Company executives and outside analysts said that the $780-billion asset parent company of Bank of Montreal still has room to grow in the U.S., particularly in wealth management.

“In the U.S. we have a very strong opportunity to continue to grow in wealth and a very strong opportunity to cross-sell to our existing clients,” David Casper, the company’s U.S. CEO, said in an interview.

Bank of Montreal bought Chicago-based Harris Bank in the 1980s before purchasing Marshall & Ilsley in Milwaukee in 2011. It also acquired General Electric’s auto transportation finance business in 2015 and a Minneapolis-based investment firm the following year.

While the Marshall & Ilsley deal doubled BMO’s U.S. presence, the company subsequently spent several years cleaning up problem assets and allowing less profitable loans to run off its books. Its U.S. retail banking business began to turn around in 2017 and has since produced several consistent years of revenue growth.

“Their U.S. franchise has really held up quite well throughout the pandemic. They’re proving out the strength of their operation there,” said Lemar Persaud, an analyst with Cormark Securities in Toronto.
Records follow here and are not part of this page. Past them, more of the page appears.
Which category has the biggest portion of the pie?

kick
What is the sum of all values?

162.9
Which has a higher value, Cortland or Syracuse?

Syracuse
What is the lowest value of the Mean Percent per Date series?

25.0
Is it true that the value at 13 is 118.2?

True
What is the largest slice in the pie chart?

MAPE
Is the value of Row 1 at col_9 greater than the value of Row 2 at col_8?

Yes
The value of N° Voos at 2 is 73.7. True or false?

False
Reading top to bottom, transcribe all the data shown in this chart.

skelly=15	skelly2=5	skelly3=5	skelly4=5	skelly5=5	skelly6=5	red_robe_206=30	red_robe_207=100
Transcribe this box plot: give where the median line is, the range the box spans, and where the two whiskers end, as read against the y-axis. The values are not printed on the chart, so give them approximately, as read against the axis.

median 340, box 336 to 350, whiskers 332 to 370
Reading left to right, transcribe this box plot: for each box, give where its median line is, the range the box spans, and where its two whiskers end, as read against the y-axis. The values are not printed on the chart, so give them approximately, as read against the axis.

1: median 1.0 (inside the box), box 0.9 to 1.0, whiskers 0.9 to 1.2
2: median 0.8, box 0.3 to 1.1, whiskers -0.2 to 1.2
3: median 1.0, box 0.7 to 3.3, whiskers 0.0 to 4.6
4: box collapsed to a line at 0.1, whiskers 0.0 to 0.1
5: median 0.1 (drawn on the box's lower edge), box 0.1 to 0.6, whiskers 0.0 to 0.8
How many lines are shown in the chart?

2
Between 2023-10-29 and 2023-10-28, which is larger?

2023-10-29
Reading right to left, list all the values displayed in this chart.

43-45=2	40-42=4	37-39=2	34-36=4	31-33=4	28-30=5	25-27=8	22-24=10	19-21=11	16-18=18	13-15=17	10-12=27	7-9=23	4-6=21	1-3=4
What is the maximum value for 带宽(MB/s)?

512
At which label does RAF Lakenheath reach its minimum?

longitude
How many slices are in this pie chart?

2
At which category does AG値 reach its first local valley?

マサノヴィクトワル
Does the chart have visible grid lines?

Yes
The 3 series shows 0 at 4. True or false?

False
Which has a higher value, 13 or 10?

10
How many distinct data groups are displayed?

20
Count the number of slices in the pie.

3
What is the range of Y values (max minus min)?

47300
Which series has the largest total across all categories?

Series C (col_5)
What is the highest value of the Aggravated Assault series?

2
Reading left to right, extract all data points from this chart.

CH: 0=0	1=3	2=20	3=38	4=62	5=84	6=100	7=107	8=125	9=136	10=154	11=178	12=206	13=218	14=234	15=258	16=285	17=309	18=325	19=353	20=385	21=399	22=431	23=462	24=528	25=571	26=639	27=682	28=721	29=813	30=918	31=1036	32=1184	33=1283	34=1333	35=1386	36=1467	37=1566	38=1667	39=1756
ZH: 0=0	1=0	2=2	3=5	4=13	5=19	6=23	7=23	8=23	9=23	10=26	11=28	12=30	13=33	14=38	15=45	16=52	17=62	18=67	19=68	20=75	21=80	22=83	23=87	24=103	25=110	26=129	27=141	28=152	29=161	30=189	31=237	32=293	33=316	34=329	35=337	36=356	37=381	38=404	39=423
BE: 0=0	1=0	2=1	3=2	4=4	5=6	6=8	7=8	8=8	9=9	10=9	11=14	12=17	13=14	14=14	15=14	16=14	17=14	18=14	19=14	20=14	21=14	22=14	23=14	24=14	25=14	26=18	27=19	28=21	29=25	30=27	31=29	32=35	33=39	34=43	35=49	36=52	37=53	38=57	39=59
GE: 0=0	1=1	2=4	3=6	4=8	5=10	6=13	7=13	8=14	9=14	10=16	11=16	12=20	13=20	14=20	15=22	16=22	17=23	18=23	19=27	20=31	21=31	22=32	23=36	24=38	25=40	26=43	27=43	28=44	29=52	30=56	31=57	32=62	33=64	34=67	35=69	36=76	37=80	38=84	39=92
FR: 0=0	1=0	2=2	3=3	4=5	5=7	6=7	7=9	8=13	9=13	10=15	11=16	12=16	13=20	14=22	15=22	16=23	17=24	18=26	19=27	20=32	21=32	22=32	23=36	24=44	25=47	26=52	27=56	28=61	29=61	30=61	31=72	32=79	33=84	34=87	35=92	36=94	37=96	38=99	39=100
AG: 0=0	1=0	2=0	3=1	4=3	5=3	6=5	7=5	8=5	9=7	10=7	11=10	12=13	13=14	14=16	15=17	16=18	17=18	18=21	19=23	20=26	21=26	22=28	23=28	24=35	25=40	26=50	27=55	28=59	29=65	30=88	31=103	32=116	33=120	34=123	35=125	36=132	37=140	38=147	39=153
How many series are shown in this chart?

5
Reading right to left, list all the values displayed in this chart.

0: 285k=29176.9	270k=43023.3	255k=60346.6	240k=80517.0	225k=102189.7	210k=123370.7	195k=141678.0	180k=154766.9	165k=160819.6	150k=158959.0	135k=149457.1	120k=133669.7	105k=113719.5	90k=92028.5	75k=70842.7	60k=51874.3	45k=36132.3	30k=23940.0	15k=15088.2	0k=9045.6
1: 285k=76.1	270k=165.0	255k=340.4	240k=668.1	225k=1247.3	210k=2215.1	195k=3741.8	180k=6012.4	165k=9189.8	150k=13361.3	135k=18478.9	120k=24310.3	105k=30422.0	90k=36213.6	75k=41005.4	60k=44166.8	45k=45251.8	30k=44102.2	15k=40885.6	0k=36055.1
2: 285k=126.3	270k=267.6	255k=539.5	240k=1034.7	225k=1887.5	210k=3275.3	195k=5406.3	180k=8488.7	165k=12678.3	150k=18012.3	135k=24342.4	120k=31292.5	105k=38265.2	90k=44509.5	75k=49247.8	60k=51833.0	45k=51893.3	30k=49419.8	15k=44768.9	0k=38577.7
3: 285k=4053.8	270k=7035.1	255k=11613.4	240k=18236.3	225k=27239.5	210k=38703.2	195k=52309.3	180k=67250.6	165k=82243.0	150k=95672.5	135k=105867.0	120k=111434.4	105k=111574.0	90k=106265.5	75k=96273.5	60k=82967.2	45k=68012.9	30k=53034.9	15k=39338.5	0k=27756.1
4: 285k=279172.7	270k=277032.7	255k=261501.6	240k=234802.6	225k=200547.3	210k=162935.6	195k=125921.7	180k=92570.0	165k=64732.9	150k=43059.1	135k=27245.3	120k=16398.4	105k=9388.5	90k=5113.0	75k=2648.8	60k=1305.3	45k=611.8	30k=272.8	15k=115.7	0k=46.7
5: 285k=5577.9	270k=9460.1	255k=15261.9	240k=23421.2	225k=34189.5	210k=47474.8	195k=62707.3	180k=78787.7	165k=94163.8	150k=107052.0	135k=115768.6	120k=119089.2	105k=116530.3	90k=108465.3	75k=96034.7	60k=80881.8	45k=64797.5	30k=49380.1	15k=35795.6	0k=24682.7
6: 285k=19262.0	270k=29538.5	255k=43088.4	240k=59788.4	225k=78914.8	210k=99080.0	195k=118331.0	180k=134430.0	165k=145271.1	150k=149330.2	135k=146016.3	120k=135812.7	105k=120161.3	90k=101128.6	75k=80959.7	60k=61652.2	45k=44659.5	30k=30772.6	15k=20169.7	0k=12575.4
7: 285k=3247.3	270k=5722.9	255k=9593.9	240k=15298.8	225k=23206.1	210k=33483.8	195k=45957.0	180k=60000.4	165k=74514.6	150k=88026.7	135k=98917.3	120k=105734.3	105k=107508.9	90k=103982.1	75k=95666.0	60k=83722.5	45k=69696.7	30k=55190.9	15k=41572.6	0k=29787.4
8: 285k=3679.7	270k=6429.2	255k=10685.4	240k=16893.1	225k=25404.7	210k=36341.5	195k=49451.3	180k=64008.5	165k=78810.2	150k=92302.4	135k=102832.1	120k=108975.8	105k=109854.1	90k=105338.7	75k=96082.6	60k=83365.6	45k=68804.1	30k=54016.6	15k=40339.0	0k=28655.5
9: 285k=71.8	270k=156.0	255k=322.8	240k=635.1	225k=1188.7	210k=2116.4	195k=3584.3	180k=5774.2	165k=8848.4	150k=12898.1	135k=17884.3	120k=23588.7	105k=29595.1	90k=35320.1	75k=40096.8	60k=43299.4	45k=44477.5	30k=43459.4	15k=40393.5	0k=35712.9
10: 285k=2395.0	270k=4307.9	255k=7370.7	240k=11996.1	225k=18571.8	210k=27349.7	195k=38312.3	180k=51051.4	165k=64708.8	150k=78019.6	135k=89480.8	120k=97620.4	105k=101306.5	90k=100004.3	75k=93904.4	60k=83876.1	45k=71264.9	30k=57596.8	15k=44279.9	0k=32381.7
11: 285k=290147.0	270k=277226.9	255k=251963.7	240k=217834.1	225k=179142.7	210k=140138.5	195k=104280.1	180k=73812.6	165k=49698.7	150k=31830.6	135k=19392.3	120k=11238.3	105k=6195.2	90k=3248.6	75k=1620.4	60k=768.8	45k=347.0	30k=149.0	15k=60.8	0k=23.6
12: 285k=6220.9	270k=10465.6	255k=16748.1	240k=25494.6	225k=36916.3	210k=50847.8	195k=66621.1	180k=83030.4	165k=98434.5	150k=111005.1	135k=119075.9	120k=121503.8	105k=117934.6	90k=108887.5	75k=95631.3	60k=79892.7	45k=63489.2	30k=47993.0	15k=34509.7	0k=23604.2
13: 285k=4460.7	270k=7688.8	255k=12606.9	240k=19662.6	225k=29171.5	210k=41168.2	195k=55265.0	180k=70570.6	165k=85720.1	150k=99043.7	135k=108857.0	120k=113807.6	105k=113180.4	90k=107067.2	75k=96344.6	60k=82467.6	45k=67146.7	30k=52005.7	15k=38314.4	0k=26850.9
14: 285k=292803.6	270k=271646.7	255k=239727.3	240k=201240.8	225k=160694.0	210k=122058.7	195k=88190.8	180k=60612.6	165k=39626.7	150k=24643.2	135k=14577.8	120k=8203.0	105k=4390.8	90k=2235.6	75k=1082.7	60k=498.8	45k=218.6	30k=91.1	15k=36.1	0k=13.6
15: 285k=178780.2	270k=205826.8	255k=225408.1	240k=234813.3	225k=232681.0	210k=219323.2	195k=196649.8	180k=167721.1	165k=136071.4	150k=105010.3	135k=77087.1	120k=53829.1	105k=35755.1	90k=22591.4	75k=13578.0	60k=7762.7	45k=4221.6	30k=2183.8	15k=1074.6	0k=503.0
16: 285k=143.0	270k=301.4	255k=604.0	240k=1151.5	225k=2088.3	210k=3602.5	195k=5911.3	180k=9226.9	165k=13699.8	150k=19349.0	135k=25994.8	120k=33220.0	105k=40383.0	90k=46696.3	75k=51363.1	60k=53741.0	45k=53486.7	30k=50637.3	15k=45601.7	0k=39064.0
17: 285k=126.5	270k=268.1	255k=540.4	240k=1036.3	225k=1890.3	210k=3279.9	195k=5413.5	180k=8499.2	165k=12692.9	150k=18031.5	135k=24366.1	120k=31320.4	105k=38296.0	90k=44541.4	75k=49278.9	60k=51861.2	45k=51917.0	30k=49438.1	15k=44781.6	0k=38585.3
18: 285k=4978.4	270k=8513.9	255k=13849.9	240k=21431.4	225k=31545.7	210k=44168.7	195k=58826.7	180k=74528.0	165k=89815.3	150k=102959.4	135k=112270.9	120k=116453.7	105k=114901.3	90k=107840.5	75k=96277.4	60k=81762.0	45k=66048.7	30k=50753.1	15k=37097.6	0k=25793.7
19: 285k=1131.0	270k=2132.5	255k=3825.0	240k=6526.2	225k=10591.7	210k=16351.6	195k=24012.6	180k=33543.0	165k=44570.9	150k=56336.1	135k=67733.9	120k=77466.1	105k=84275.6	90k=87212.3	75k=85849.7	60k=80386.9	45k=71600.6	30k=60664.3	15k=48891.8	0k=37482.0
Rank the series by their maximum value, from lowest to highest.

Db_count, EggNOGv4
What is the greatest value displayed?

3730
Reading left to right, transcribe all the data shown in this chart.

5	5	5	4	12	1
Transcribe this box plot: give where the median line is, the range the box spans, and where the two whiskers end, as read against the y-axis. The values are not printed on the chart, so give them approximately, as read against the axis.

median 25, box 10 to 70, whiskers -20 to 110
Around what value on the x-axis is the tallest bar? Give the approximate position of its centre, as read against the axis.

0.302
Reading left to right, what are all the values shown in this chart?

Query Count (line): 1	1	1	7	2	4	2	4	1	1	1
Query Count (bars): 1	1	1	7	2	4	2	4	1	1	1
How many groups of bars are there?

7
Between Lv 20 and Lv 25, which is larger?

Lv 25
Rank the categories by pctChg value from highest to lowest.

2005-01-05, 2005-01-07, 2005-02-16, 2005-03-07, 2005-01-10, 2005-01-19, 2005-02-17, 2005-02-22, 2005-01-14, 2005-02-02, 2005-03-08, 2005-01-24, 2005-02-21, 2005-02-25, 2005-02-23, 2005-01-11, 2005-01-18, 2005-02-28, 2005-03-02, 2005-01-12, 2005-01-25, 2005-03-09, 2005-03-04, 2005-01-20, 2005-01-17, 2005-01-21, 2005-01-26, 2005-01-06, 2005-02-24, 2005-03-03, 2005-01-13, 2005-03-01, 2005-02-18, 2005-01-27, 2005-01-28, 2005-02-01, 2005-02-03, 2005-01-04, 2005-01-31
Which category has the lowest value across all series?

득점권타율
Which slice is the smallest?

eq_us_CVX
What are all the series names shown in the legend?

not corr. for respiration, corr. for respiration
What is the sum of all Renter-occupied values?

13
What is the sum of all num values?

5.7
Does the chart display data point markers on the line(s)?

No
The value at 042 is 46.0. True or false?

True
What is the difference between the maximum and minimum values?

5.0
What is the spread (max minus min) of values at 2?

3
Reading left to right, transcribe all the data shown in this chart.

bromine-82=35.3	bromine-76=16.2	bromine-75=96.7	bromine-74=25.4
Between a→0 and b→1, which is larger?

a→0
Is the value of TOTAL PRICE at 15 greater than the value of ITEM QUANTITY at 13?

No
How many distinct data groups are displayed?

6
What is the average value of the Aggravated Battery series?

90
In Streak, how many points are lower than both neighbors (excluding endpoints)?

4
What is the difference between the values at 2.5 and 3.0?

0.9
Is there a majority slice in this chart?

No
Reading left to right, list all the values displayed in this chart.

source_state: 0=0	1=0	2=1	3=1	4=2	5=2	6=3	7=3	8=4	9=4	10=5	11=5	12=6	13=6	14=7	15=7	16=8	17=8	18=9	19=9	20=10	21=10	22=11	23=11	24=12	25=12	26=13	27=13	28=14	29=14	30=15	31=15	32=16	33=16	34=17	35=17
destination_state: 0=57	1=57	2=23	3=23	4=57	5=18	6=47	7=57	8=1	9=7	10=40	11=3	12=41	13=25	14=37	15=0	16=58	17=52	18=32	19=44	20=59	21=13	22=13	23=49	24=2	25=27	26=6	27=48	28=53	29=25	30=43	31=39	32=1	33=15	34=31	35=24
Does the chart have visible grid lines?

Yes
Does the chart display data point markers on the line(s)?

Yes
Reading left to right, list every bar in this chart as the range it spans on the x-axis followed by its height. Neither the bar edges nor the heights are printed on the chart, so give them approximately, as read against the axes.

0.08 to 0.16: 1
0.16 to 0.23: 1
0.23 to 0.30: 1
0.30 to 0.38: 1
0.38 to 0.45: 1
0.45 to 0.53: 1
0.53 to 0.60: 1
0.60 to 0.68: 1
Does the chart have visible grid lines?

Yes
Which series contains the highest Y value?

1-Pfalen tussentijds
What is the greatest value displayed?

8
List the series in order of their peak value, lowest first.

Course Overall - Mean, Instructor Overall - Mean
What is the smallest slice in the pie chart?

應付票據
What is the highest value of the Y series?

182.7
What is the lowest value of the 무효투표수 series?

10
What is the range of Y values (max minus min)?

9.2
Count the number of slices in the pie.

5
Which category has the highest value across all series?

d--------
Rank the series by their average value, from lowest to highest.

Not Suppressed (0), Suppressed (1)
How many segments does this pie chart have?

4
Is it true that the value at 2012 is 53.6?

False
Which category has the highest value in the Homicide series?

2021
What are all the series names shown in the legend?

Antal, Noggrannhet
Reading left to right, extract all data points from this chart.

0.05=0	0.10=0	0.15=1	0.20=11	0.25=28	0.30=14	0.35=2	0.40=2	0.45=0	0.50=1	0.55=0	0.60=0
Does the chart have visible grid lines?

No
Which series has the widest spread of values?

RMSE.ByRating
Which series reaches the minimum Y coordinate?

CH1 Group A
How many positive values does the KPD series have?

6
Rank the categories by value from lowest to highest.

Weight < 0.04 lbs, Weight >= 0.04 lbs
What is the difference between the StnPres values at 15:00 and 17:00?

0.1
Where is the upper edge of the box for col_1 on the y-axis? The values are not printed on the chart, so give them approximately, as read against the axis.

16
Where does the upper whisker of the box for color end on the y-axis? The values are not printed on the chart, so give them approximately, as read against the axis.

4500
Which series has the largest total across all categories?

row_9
BMO, which reports its financial results on a calendar that ends on Oct. 31, reported its fourth-quarter results last week. The parent company posted net income of $2.2 billion, up 36% from the fourth quarter of 2020.

Full-year revenue from BMO’s U.S. operations totaled $7.3 billion, up 14% from $6.4 billion in 2020 and up 28% from $5.7 billion in 2018.

More than half of the company’s U.S. revenue in 2021 came from states outside of BMO Harris Bank’s Midwestern footprint, which Casper attributed largely to various investments in the commercial bank. For example, BMO has opened commercial loan offices over the years in markets such as San Francisco, Denver and Atlanta. It’s also grown business in commercial banking specialties like asset-based lending and food and beverage banking.

Earlier this year, BMO sold its asset management business for Europe, the Middle East and Africa in order to focus on building its wealth management unit in North America.

In a recent conference call to discuss the company’s earnings, White said that BMO’s first priority for excess capital would be to invest for organic growth. Next, the Canadian bank would prioritize returning capital to its shareholders, he said.

A whole bank acquisition is likely off the table, but Persaud said he could see the company using its excess capital to make a nonbank acquisition that would “move the needle” in the U.S., perhaps in wealth management.

Wealth management is BMO’s smallest U.S. business and therefore the segment that has the most room for growth, Casper said. The company hopes to build that business by cross-selling wealth management services to existing clients in its commercial banking and capital markets businesses, he added.

BMO has improved the return on equity in its U.S. business, which was 14.8% in the fourth quarter of 2021, up from 7.8% in the same quarter of 2020. As the company has made investments, the U.S. business has become more productive and better able to generate returns, Casper said.

“We can grow, and we can grow fast through many channels, but we’re not sacrificing anything from a shareholder perspective,” he said.